_Work to be completed_. Return each record verbatim, images excluded.
◆ ◆ ◆
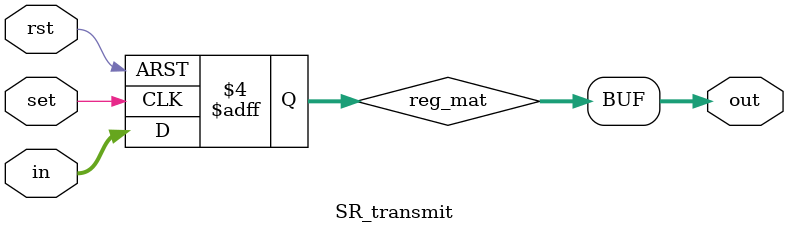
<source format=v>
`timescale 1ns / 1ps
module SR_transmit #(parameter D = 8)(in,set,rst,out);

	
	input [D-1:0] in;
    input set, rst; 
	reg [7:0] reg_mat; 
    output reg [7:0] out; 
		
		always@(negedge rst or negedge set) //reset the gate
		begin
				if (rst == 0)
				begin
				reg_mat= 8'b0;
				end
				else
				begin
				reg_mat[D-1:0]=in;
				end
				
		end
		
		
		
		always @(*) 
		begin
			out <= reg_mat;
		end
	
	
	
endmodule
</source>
◆ ◆ ◆
_Reply_.
<source format=v>
`timescale 1ns / 1ps
module SR_transmit #(parameter D = 8)(in,set,rst,out);

	
	input [D-1:0] in;
    input set, rst; 
	reg [7:0] reg_mat; 
    output reg [7:0] out; 
		
		always@(negedge rst or negedge set) //reset the gate
		begin
				if (rst == 0)
				begin
				reg_mat= 8'b0;
				end
				else
				begin
				reg_mat[D-1:0]=in;
				end
				
		end
		
		
		
		always @(*) 
		begin
			out <= reg_mat;
		end
	
	
	
endmodule
</source>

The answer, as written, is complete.